Despite the imagined challenges of working from Westport he’s more organised than ever before, planning every last detail of the upcoming tour himself.

“Before I start touring I’ll release a remix EP, seven or eight tracks, so that’ll tie in [with the tour]. We’ve got t-shirts, USB sticks, slip mats and the limited edition vinyl. This is actually the first time I’m going on tour with a merchandising person, doing it properly with an eftpos machine and all that carry on. I’ve been working on either ‘7’ or the tour every day for five months.””

There’s also been the Brok Out remix competition.
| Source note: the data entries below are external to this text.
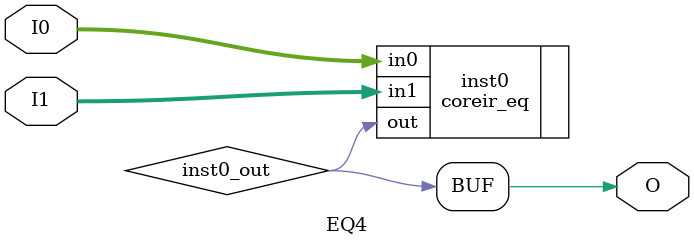
<source format=v>
module EQ4 (input [3:0] I0, input [3:0] I1, output  O);
wire  inst0_out;
coreir_eq inst0 (.in0(I0), .in1(I1), .out(inst0_out));
assign O = inst0_out;
endmodule


</source>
Dozens of entries “…from beginners to up-and-comers”,  vying for a package Schwalger quickly put together after the single hit #1 on RDU. An impressive remix by Friendo claimed the main spoils; a support set in Christchurch on the upcoming tour, with the remix getting an iTunes release after being mastered at Kog Mastering.

There’s a strong element of mentoring at play here and, gasp, quite possibly tacit acknowledgement that The Nomad is now an elder statesman in production circles.

“I’m all about new talent and giving people the chance to get involved. A lot of people hold the music industry close to their chest, but my philosophy is the more you give out the more you receive, so… you know.””

With so much that’s new going on, it’s no real surprise he almost forgets to mention the release of ‘14 Years’, a brand new The Nomad ‘best of”’, covering 2000 through to 2014. As if that isn’t enough to be getting on with, the weekend I speak with him he’s in Wellington, about to play a gig at Laundry on Cuba, with a video shoot lined up with Christina Roberts – for Seductive Wolf Eyes – the following day. He’ll edit that, do the same for Put On Ya Turban after it’s shot in Kingston, Jamaica, and then again for Brok Out which is being shot in Shanghai… naturally.

The two overseas video shoots were only made possible because of friendships and relationships forged over a number of years, something he’s rightly appreciative of.

“It’s good to have those long relationships, also with sponsors, radio stations and the press. You ring people up and you personally know them from over the years, they like the product and you get on a roll.

“The support this year has been huge, a lot of people have been with me on the journey, but making those sacrifices is what this whole thing’s been all about – taking some energy that’s negative and putting a mirror there and turning it into the exact opposite.”

Commencing at Vinyl Underground in Queenstown late August,  The Nomad’s 11-date album tour concludes at the Boat Café in Wellington on September 27.